Talk is cheap, and effective

"Companies must ask themselves where their corporate cultures end. If their cultures end before the community begins, they will have no market."

Those are stern words from The Cluetrain Manifesto, the digital marketing bible, but judging from the latest survey released by Fleischman-Hillard, there is a whole lot of truth in them.

The survey, conducted in association with the American Veterinary Medical Association (AVMA) and the American Animal Hospital Association (AAHA), basically says three things:

1. Word of mouth is the new advertising.
2. The corporate marketing practice of accentuating the positive and burying the negative is confusing and boring the consumers.
3. The market is cleverer than you think.

Out of 2000 veterinary professionals surveyed last December, only 10% relied on information from consumer-oriented websites about pet care. A whopping 65% didn't buy web-based information from veterinary supply and equipment manufacturers.

Instead, they'd rather go to the websites of veterinary associations, veterinary school or research organizations, and veterinary clinic or animal hospital. About 78% expressed confidence in information gained from veterinary schools and research institutions.

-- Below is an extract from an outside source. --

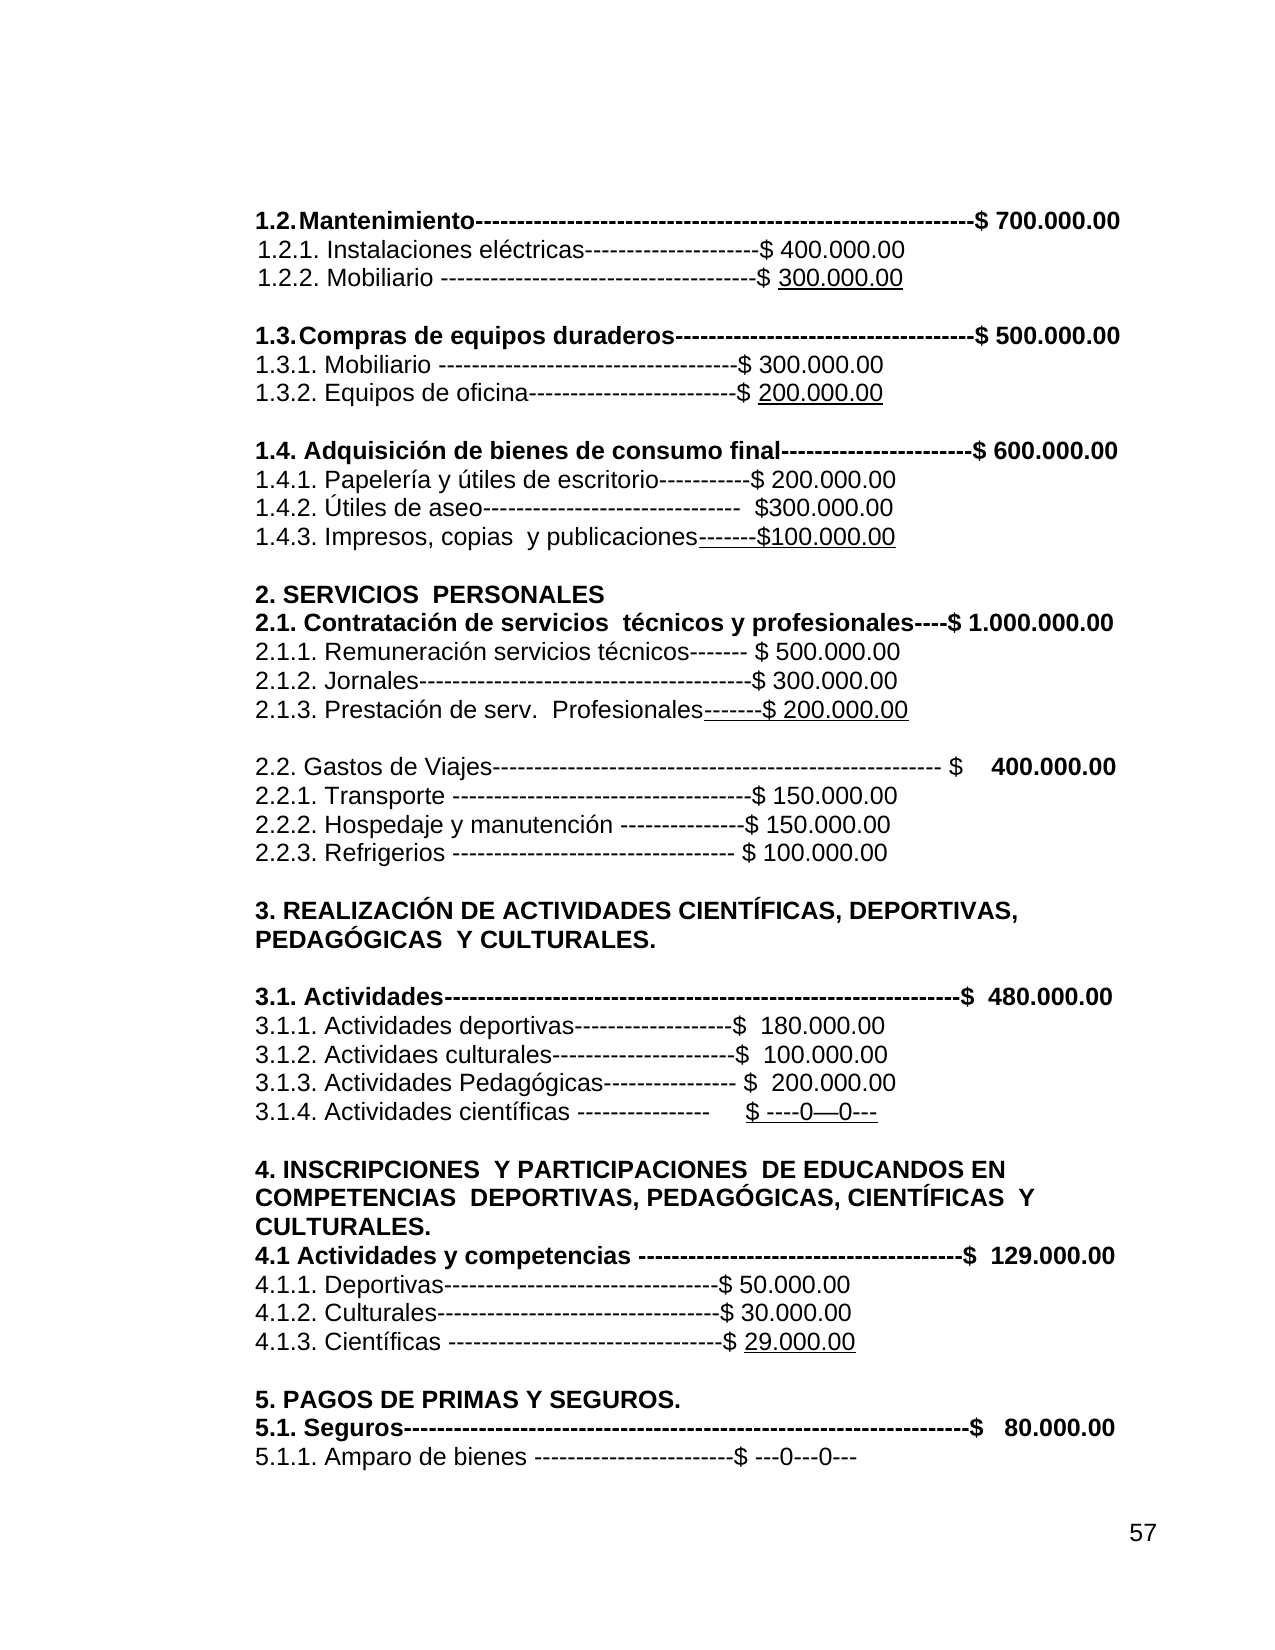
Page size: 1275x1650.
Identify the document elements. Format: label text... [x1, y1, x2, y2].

What it means is that the veterinary community is a highly networked community. They trust peer recommendations, but they are highly sceptical of companies.

The survey also claims that 'most veterinarians said that online information confused their clients'.

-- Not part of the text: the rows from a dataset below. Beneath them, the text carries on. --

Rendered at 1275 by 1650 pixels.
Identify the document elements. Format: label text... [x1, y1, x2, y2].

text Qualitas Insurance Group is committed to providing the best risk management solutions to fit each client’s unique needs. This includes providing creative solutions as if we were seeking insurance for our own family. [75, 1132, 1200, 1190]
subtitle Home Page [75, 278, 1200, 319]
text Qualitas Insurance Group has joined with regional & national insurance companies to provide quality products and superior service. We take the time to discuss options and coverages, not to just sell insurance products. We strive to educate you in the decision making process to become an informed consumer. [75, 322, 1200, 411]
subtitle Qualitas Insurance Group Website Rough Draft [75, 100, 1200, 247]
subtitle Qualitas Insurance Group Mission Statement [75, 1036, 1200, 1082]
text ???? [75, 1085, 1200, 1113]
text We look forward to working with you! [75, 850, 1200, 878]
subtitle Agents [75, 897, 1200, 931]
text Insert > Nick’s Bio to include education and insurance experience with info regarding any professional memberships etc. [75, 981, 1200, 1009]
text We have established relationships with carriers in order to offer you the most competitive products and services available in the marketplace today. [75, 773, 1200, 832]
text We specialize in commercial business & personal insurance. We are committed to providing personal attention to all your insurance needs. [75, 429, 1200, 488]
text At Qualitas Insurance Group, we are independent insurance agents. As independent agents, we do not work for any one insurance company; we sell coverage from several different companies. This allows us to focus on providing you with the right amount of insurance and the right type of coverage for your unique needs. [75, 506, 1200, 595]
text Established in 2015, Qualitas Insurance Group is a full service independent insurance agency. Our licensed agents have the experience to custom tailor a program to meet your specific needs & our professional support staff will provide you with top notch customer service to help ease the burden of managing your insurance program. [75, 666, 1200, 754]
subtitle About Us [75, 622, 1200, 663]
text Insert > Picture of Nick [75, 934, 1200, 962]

It doesn't take a clever person to figure out that a brochure website littered with lengthy corporate goobledygook and boring jargons is not doing the business any favour. Consumers don't get them, vets don't like them.

In October last year, we covered the Veterinary Marketing Association (VMA)’s seminar on e-communication. One of the speakers, Mr Felix Velarde of Underwired (pictured), told the audience: "If you can prove your point in a few web pages, why do you need pages and pages of text to promote your products?”

During a coffee break, I asked him what he thought of animal health websites in general. His answer wasn't flattering, but it could be interpreted as 'could do better'.

In an effort to control the message to consumers, some companies sacrifice clarity and creativity. Bad briefs breed boring results. And the results - corporate speak and dull design - are off-putting. Sure, companies spend lots of money trying to get the right message across about their products to the right people, but they can't control how they are perceived anymore in the new media landscape.

So what to do? According to the Cluetrain, companies should start talking to their market. "The community of discourse is the market," it says. "Companies that do not belong to a community of discourse will die." Don’t just look over the trees to find an equally big competition, it says. The internet revolution is “bottom-up”. Look down to your feet. That is where the community is.